### EXERCISE DETAILS
Although the entries contain pictures, write out only their text, exactly as it stands.

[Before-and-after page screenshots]
>>>
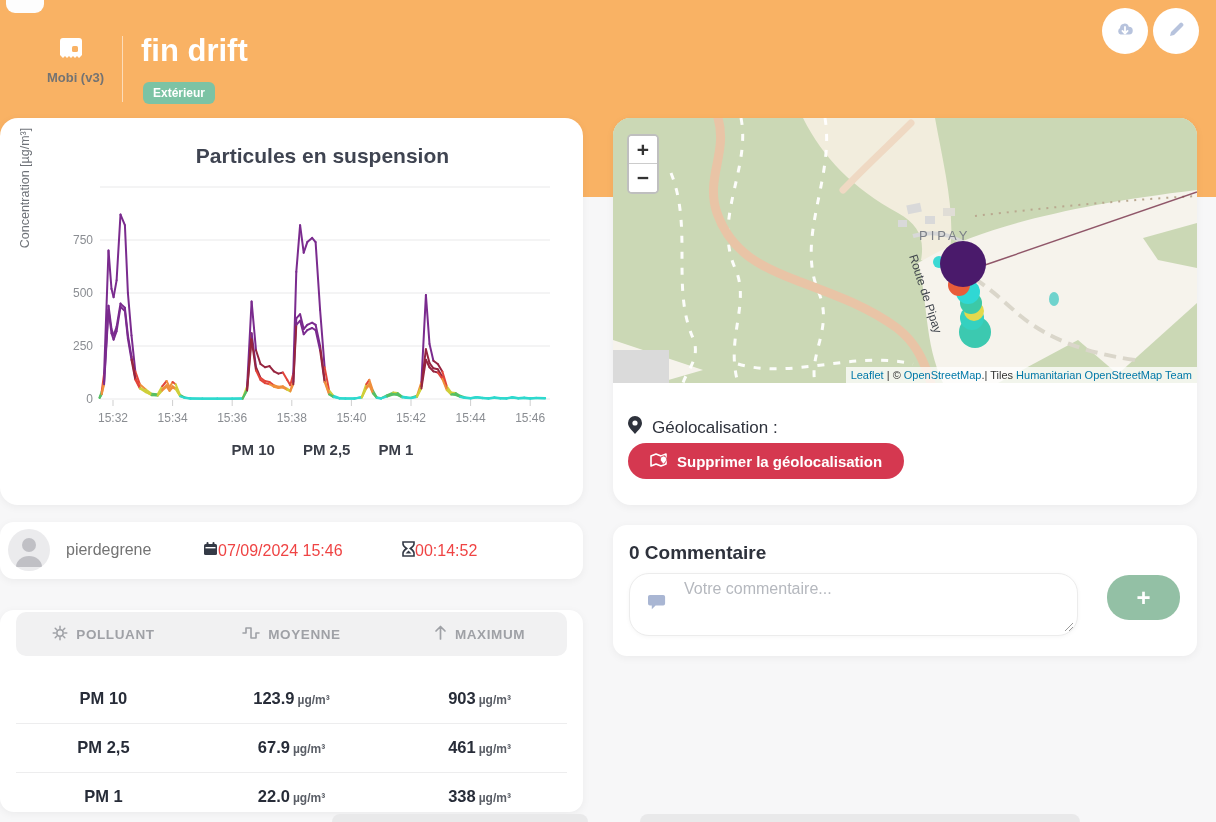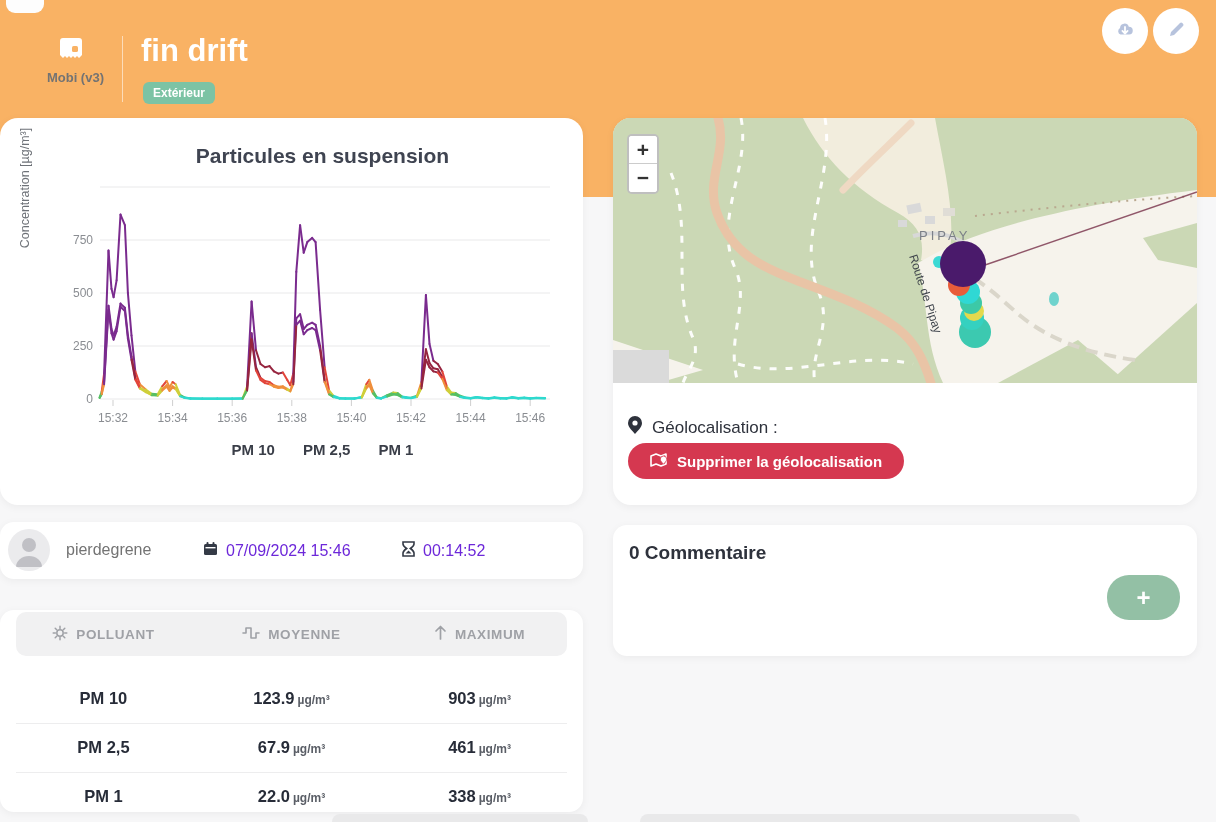--- a/index.html
+++ b/index.html
@@ -553,6 +553,7 @@
       <button id="zoom-in" class="zoom-btn">+</button>
       <button id="zoom-out" class="zoom-btn">−</button>
     </div>
+    <div id="map-attribution" class="abs"><a href="#">Leaflet</a><span> | © </span><a href="#">OpenStreetMap</a><span>.| Tiles </span><a href="#">Humanitarian OpenStreetMap Team</a></div>
   </div>
 
   <div id="geo-label-row" class="abs">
<<<
### ANSWER FOR THIS EXERCISE
--- a/index.html
+++ b/index.html
@@ -553,6 +553,7 @@
       <button id="zoom-in" class="zoom-btn">+</button>
       <button id="zoom-out" class="zoom-btn">−</button>
     </div>
+    <div id="map-attribution" class="abs"><a href="#">Leaflet</a><span> | © </span><a href="#">OpenStreetMap</a><span>.| Tiles </span><a href="#">Humanitarian OpenStreetMap Team</a></div>
   </div>
 
   <div id="geo-label-row" class="abs">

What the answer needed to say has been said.